Exercise 3: Exploring Encapsulation, Version 2 (Level 1)

In this exercise, you explore the purpose of proper object encapsulation. You will modify
Accountclass to hide its data member and provide public methods to manipulate the balance. You will then use the test program that you created in Module 1 to test that the business rule (balance must not fall below zero) is satisfied.

Figure 2-2 shows the UML class diagram of the Account class that you will create. This design for the Account class hides the instance variable, balance, and supplies public methods to manipulate the account balance. The deposit method adds money to the account. The withdraw method removes money from the account. The getBalance method returns the current value of the balance instance variable.

Account
 -balance
<<constructors>>
+Account(initBalance:double)
<<methods>>
+getBalance(): double
+deposit(amt: double):void
+withdraw(amt: double):void

Figure 2-1 UML Class Diagram of Account with Information Hiding

Rembember: there is still one business rule that must be maintained: the balance of the bank account must never go below zero. Which method must guarantee this business rule?

Preparation

There is no preparation for this exercise.

Task 1 - Modifying the Account Class

Using a text editor, modify the Account class source file.

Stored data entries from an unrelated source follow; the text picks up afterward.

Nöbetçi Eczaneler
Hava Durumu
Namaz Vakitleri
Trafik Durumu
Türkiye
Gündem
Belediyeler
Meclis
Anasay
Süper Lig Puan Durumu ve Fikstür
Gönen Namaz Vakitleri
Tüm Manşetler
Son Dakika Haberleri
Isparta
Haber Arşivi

This class must satisfy the UML diagram in Figure 2.2

Task 2 - Modifying the TestAccount Class

Remove the TestAccount2 program. This program will  no longer work because you have made the balance instance variable private.

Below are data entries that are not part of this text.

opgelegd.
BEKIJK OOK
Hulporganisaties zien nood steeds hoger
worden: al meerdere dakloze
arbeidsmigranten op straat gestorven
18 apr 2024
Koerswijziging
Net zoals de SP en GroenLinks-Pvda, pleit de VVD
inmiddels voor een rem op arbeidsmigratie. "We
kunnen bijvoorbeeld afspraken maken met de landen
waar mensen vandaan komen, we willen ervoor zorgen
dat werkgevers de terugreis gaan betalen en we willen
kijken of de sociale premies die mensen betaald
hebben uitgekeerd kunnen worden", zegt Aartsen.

Using a text editor, modify the TestAccount program source file. Modify this program to deposit 47 and to withdraw 150.

Task 3 - Compiling the TestAccount Program

On the command line, use the javac command to compile the test program and run the Account class.

Task 4 - Running th TestAccount Program

On the command line, use java command to run the test program. You should see the following output:

The final balance is 147.0


Notice that the 150 withdraw command did not take effect, because it would have made the balance drop below zero. However, the Account object did no tell the program that the withdraw command failed, it ignored the command. You will fix this problem in future exercises.